* **The problem**
State the number of lines in the following data that include the word "игрокам", with no other text.

* **Data for this exercise**
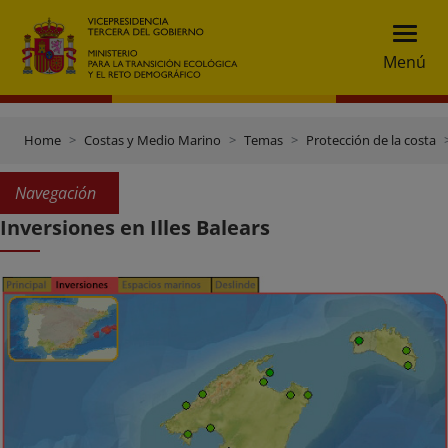
Menú
Home
Costas y Medio Marino
Temas
Protección de la costa
Navegación
Inversiones en Illes Balears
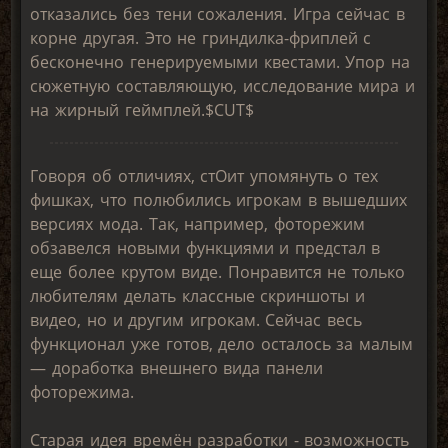
отказались без тени сожаления. Игра сейчас в
корне другая. Это не гриндилка-фриплей с
бесконечно генерируемыми квестами. Упор на
сюжетную составляющую, исследование мира и
на жирный геймплей.$CUT$
Говоря об отличиях, стОит упомянуть о тех
фишках, что полюбились игрокам в вышедших
версиях мода. Так, например, фоторежим
обзавелся новыми функциями и предстал в
еще более крутом виде. Понравится не только
любителям делать классные скриншоты и
видео, но и другим игрокам. Сейчас весь
функционал уже готов, дело осталось за малым
— доработка внешнего вида панели
фоторежима.
Старая идея времён разработки - возможность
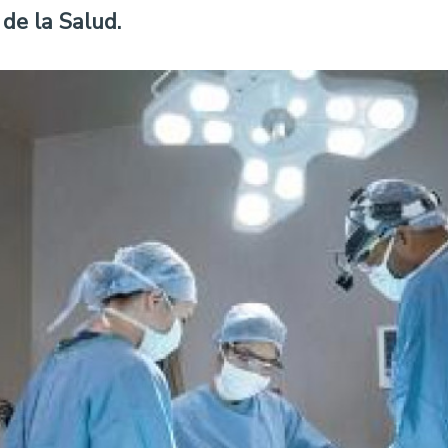
de la Salud.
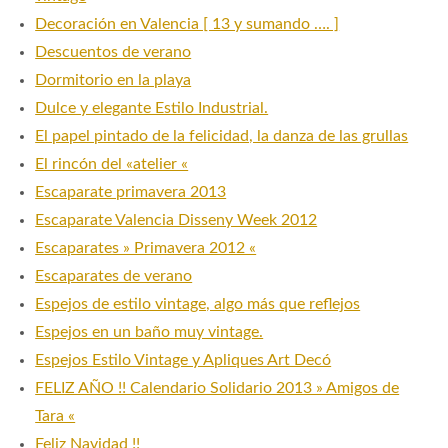
Decoración en Valencia [ 13 y sumando …. ]
Descuentos de verano
Dormitorio en la playa
Dulce y elegante Estilo Industrial.
El papel pintado de la felicidad, la danza de las grullas
El rincón del «atelier «
Escaparate primavera 2013
Escaparate Valencia Disseny Week 2012
Escaparates » Primavera 2012 «
Escaparates de verano
Espejos de estilo vintage, algo más que reflejos
Espejos en un baño muy vintage.
Espejos Estilo Vintage y Apliques Art Decó
FELIZ AÑO !! Calendario Solidario 2013 » Amigos de
Tara «
Feliz Navidad !!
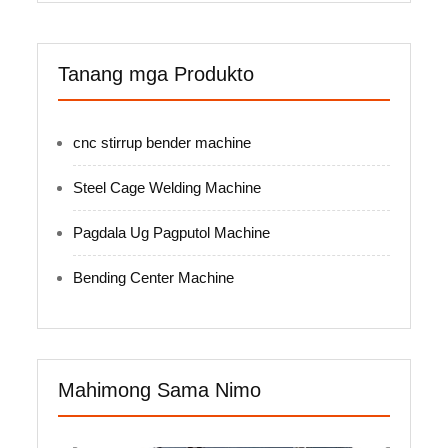
Tanang mga Produkto
cnc stirrup bender machine
Steel Cage Welding Machine
Pagdala Ug Pagputol Machine
Bending Center Machine
Mahimong Sama Nimo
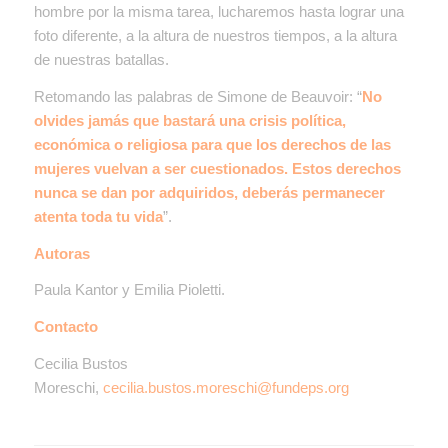
hombre por la misma tarea, lucharemos hasta lograr una
foto diferente, a la altura de nuestros tiempos, a la altura
de nuestras batallas.
Retomando las palabras de Simone de Beauvoir:
“
No
olvides jamás que bastará una crisis política,
económica o religiosa para que los derechos de las
mujeres vuelvan a ser cuestionados. Estos derechos
nunca se dan por adquiridos, deberás permanecer
atenta toda tu vida
”.
Autoras
Paula Kantor y Emilia Pioletti.
Contacto
Cecilia Bustos
Moreschi,
cecilia.bustos.moreschi@fundeps.org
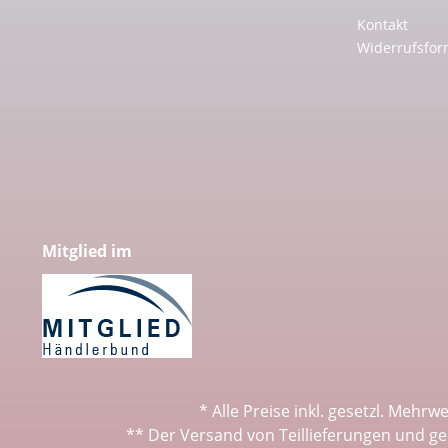
Kontakt
Widerrufsfor
Mitglied im
* Alle Preise inkl. gesetzl. Mehrw
** Der Versand von Teillieferungen und ge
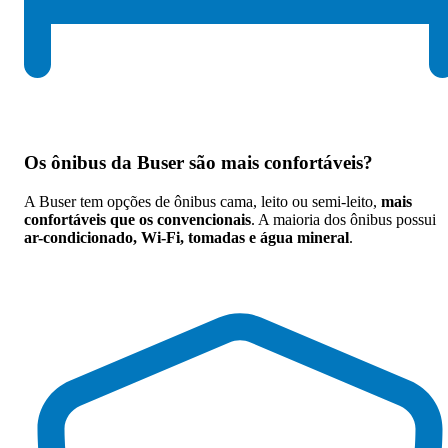
Os
ônibus da Buser são mais confortáveis
?
A Buser tem opções de ônibus cama, leito ou semi-leito,
mais
confortáveis que os convencionais
. A maioria dos ônibus possui
ar-condicionado, Wi-Fi, tomadas e água mineral
.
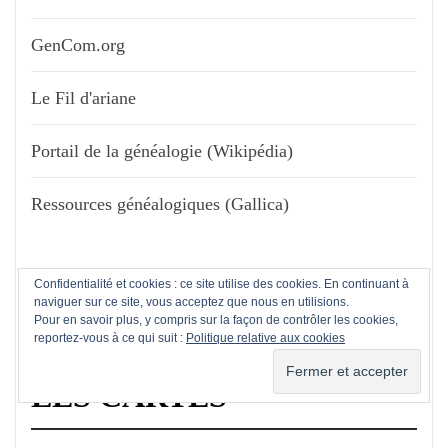
GenCom.org
Le Fil d'ariane
Portail de la généalogie (Wikipédia)
Ressources généalogiques (Gallica)
Confidentialité et cookies : ce site utilise des cookies. En continuant à
naviguer sur ce site, vous acceptez que nous en utilisions.
Pour en savoir plus, y compris sur la façon de contrôler les cookies,
reportez-vous à ce qui suit :
Politique relative aux cookies
LES CARTES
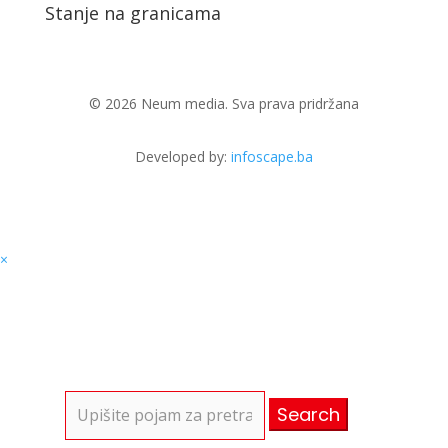
Stanje na granicama
© 2026 Neum media. Sva prava pridržana
Developed by:
infoscape.ba
×
Search
for:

* **Expected answer**
2